Centropyge abei (Abe's angelfish) is a species of marine ray-finned fish, a small marine angelfish belonging to the family Pomacanthidae. It is found in the western Pacific Ocean.

==Description==
Centropyge abei has a high, flattened dorsal fin, longer and less arched than this of the other pygmy angelfish of the genus Centropyge, other than C. colini. Another characteristic shared between this species and C. colini is the small face with the large eyes set quite far forward. Both C. abei and C. colini are found in relatively deep water. The overall colour of the body is yellow with the upper third of back, the dorsal fin, and the upper part of head being black. There is a wide white bar immediately in front of the origin of the dorsal fin and this reaches at least as far as the upper edge of the gill cover. The caudal fin and the caudal peduncle are white. Juveniles are less distinctly marked and may have a white tail stripe. The dorsal fin contains 13 spines and 17 soft rays while the anal fin has 3 spines and 18 soft rays. This species attains a maximum total length of 9.1 cm.

==Distribution==
Centropyge abei is found in the Western Pacific Ocean off northern Sulawesi, Palau, southern Japan and on Holmes Reef in the Coral Sea off Queensland.

==Habitat and biology==
Centropyge abei occurs at depths of 5 to 155 m over substrates consisting primarily of variably sized rubble, at temperatures of 20–21 °C. It is also found on outer reef slopes, drop offs and in caves.

==Systematics==
Centropyge abei was first formally described in 2006 by Gerald Allen, Forrest Young and Patrick L. Colin with the type locality given as the southeast side of Manado Tua, on Sulawesi.
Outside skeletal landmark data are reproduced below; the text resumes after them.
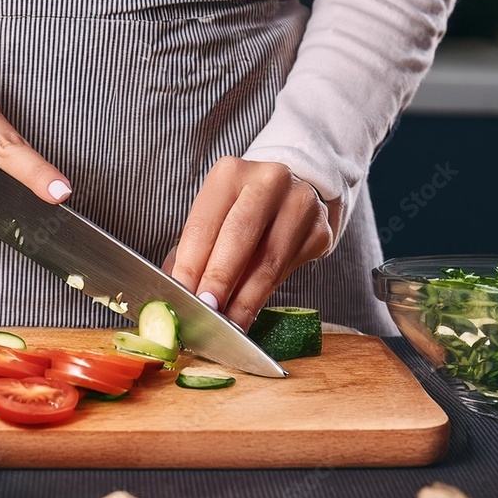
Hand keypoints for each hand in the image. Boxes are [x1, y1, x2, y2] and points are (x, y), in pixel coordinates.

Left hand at [164, 157, 333, 329]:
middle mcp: (268, 181)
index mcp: (230, 174)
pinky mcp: (320, 229)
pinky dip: (265, 296)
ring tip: (227, 323)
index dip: (190, 264)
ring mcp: (300, 203)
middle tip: (207, 311)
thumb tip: (176, 295)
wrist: (292, 193)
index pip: (204, 224)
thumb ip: (194, 253)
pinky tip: (249, 313)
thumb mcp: (215, 217)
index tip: (181, 295)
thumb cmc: (241, 210)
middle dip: (220, 279)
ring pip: (268, 260)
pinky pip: (288, 269)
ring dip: (245, 298)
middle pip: (239, 236)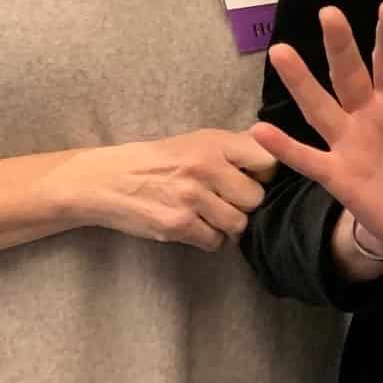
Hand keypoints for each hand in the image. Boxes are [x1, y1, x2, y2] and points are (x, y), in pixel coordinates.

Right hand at [64, 128, 275, 251]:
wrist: (107, 180)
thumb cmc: (158, 161)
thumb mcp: (196, 141)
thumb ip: (233, 149)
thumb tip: (276, 158)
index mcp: (214, 143)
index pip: (268, 161)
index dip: (264, 173)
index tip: (250, 177)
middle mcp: (205, 168)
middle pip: (255, 198)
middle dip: (243, 203)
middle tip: (224, 199)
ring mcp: (191, 198)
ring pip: (238, 224)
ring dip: (227, 224)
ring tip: (208, 213)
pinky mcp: (177, 225)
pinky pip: (215, 242)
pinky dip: (208, 239)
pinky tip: (193, 225)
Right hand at [250, 2, 382, 255]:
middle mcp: (367, 119)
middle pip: (350, 76)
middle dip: (340, 46)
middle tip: (329, 12)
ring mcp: (348, 145)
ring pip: (320, 109)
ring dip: (301, 82)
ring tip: (281, 51)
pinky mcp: (337, 176)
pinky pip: (308, 160)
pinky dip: (285, 147)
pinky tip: (259, 131)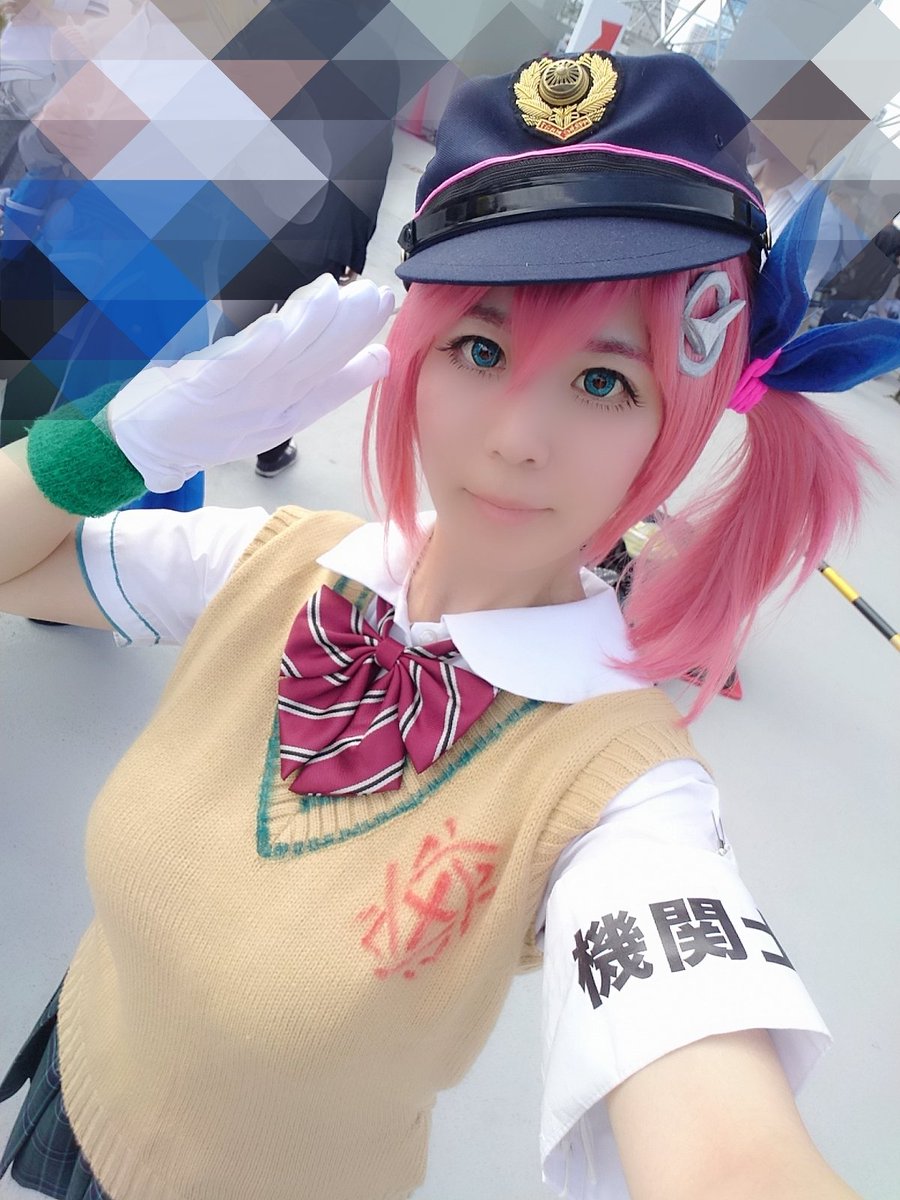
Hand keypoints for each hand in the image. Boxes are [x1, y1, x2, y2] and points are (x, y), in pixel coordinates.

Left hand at [107, 274, 393, 492]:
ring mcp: (237, 397)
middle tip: (376, 294)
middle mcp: (268, 406)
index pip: (332, 384)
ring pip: (284, 359)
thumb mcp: (266, 413)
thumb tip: (362, 358)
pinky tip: (278, 325)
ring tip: (336, 295)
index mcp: (286, 412)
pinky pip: (235, 365)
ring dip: (311, 327)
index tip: (385, 323)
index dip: (361, 355)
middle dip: (349, 328)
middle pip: (316, 364)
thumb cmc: (203, 423)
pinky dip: (258, 347)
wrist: (147, 450)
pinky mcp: (203, 387)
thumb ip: (311, 388)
The specific name honours the director of the Japanese public aquarium Aquamarine Fukushima, Yoshitaka Abe, which funded the expedition on which the type was collected. Within the genus Centropyge it appears to be closest to C. colini, both species sharing adaptations for life on deeper reefs than their congeners. other authorities react this species as incertae sedis within the genus.